MisinformedDNA commented 7 years ago

Sent.

BowserKingKoopa commented 7 years ago

I just ran into this today while sending documents to Azure Search to index. I think I'm going back to WebJobs.

BowserKingKoopa commented 7 years ago

Is there a fix for this yet? I can't even do a basic Function like set up a QueueTrigger function to write a single document to Azure Search, without running into this socket exhaustion problem.

brettsam commented 7 years ago

@BowserKingKoopa -- a few questions:

BowserKingKoopa commented 7 years ago

Yes, I'm on a Consumption plan. That's where the socket exhaustion happens. The same code in an App Service plan, or in WebJobs, doesn't fail.

My function is a queue trigger that reads a single blob from Azure Storage (this part never fails) and writes one document to Azure Search (this is the part that fails). So it's not a lot of network activity. All the queue properties (batch size etc.) are left at their default.

I'm using the Azure Search SDK so I don't know for sure how they're using HttpClient, but I imagine this is at the root of the issue. The Azure Storage SDKs never fail, and the Azure Search SDK fails quickly. Maybe the difference is how they're using HttpClient?

The HttpClient issue is an unfortunate one. I was always taught if it's IDisposable, dispose of it. Now it seems like the best thing to do is not dispose of HttpClient. But now you have to think through what problems does never disposing of it cause. There are some problems with not disposing of it too: https://byterot.blogspot.com/2016/07/singleton-httpclient-dns.html?showComment=1508380828048

brettsam commented 7 years ago

Some more questions --

BowserKingKoopa commented 7 years ago

I'm creating a new SearchServiceClient each invocation and disposing of it when I'm done (it is IDisposable afterall). It's probably using HttpClient behind the scenes.

dcarr42 commented 7 years ago

Same applies I think

The SearchServiceClient class manages connections to your search service. In order to avoid opening too many connections, you should try to share a single instance of SearchServiceClient in your application if possible. Its methods are thread-safe to enable such sharing.

mmaitre314 commented 6 years ago

I hit a similar issue: I tried increasing ServicePointManager.DefaultConnectionLimit as early as I could in my C# Azure Function, but testing locally I only see 2 HTTP requests completing concurrently. I have 1300 requests to send, so 2 at a time is very slow.

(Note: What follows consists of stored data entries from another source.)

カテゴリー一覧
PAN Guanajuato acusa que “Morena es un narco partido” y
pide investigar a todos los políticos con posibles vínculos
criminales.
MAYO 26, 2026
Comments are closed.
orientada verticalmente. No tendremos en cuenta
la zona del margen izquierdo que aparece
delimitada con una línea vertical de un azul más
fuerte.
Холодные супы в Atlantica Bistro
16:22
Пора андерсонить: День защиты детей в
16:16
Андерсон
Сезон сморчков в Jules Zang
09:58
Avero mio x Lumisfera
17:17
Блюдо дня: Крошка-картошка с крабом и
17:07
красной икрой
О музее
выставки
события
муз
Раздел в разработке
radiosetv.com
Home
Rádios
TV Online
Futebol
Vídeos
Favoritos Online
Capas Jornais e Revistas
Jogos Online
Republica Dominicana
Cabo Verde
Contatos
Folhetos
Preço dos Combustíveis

    public static class Settings
    {
        static Settings()
        {
            ServicePointManager.DefaultConnectionLimit = 200;
        }
SimonLuckenuik commented 6 years ago

@brettsam , @paulbatum the CLI version 1.0.9 started to provide the following warning when running locally:

ServicePointManager.DefaultConnectionLimit is set to the default value of 2. This can limit the connection throughput to services like Azure Storage. For more information, see https://aka.ms/webjobs-connections.

I was assuming until now that this was completely managed by Azure Functions considering that it is related to Webjob SDK (ref: https://github.com/Azure/azure-webjobs-sdk/issues/909).

I see that this issue is still open, so no way for us to tweak it, but I would expect Functions to follow this recommendation: https://aka.ms/webjobs-connections

brettsam commented 6 years ago

It is managed by Functions in production as the Web host increases this limit. But the CLI doesn't when you're running locally. This has already been fixed in the CLI; we just haven't pushed out a release yet: https://github.com/Azure/azure-functions-core-tools/pull/384.

So our next release won't show this warning anymore. Sorry for the confusion.

fabiocav commented 5 years ago

@brettsam I don't believe any additional follow up is required here. Can this be closed?

brettsam commented 5 years ago

Yeah, we've handled this in different ways and no longer will expose this setting (as it doesn't help in .NET Core anyway).